Show each line of the rows below that contains the string "fill", copying every matching line in full. Matching is case-sensitive.
start TASK INPUT
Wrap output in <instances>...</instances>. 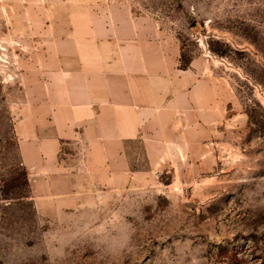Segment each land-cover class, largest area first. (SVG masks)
<instances>
[{
  "label": "rangeland",
  "instance_id": "obj_1",
  "mask_svg": "<svg viewBox=\"0 0 264 264\" xmlns=\"http://www.w3.org/2000/svg\"><path fill=\"white\" fill-rule=\"evenodd\" d=\"M114 36L202 79L150 165L73 122ZM0 264H264V0H0Z\"/></svg>",
  "mask_w": 264,
  "mask_h": 264
},
{
  "label": "crops",
  "instance_id": "obj_2",
  "mask_svg": "<svg viewBox=\"0 0 264 264\" xmlns=\"http://www.w3.org/2000/svg\"><path fill=\"white\" fill-rule=\"evenodd\" d=\"M125 38L97 43L88 69L75 68L73 122L97 124L93 138L100 141L139 140L150 165L159 156L162 131L175 132L189 114L201 116L194 89L202 79L191 68L177 67L175 58L147 53Z\"/></svg>",
  "mask_w": 264,
  "mask_h": 264
},
{
  "label": "trees",
  "instance_id": "obj_3",
  "mask_svg": "<svg viewBox=\"0 0 264 264\" xmlns=\"http://www.w3.org/2000/svg\"><path fill=\"white\" fill-rule=\"evenodd\" d=\"M224 251H225V252H228V250H227V249H225Z\"/></svg>",
  "mask_w": 264,
  "mask_h": 264
}]
</instances>
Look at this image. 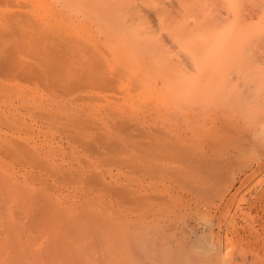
end TASK INPUT
TASK OUTPUT:
  "mask_svg": "<svg viewBox=\"0 0 264 264\" xmlns=\"http://www.w3.org/2000/svg\"><path fill=\"white\" fill-rule=\"evenodd\" d=\"M114 36L202 79L150 165L73 122ZM0 264H264V0H0Z\"/></svg>",
  "mask_svg": "<svg viewBox=\"0 0 264 264\" xmlns=\"http://www.w3.org/2000/svg\"><path fill=\"white\" fill-rule=\"evenodd\" d=\"M125 38L97 43L88 69L75 68L73 122L97 124L93 138L100 141L139 140L150 165L159 156L162 131L175 132L189 114L201 116L194 89L202 79L191 68L177 67L175 58L147 53Z\"/></svg>",
  "mask_svg": "<svg viewBox=\"0 0 264 264\" xmlns=\"http://www.w3.org/2000/svg\"><path fill=\"white\" fill-rule=\"evenodd\" d=\"M224 251H225V252H228V250H227V249H225Z\"/></svg>",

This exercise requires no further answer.